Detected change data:
-- Opening Marker --
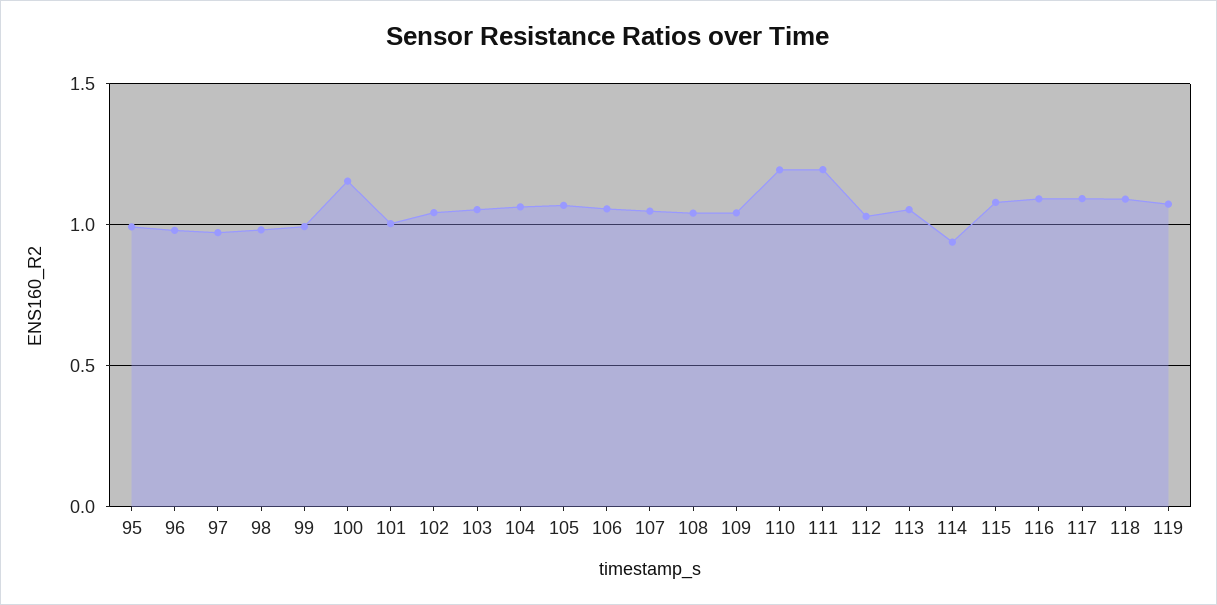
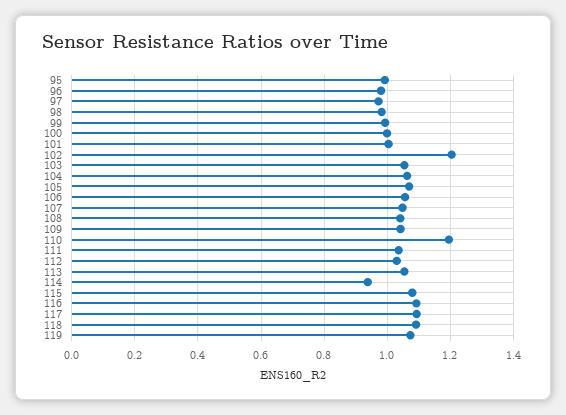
100: 1.15 -> 1
102: 1.05 -> 1.2
111: 1.2 -> 1.04

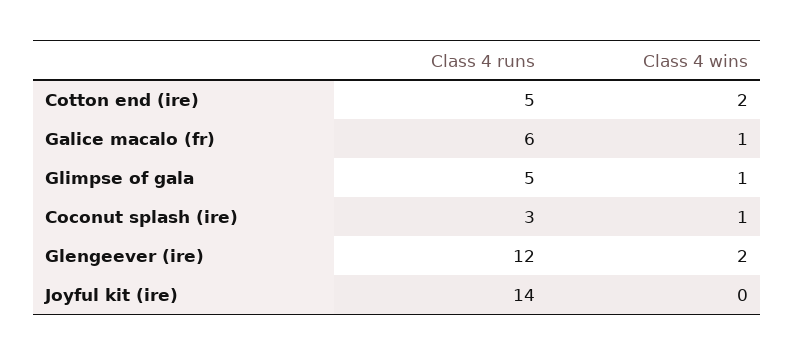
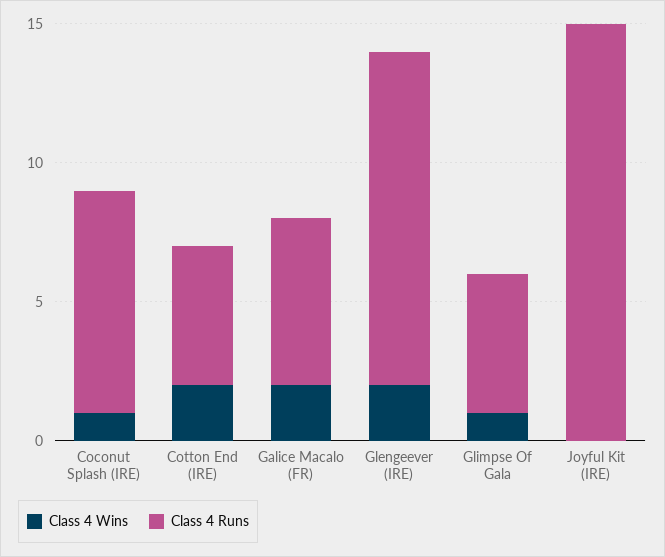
Class 4 wins, Galice macalo (fr): 1 -> 2
Class 4 runs, Coconut splash (ire): 3 -> 8
Class 4 runs, Joyful kit (ire): 14 -> 15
-- Closing Marker --
THE PROBLEM:
Could you reproduce every entry exactly, leaving out the pictures?

RESULT OF THE EXERCISE:
100: 1.15 -> 1
102: 1.05 -> 1.2
111: 1.2 -> 1.04

Class 4 wins, Galice macalo (fr): 1 -> 2
Class 4 runs, Coconut splash (ire): 3 -> 8
Class 4 runs, Joyful kit (ire): 14 -> 15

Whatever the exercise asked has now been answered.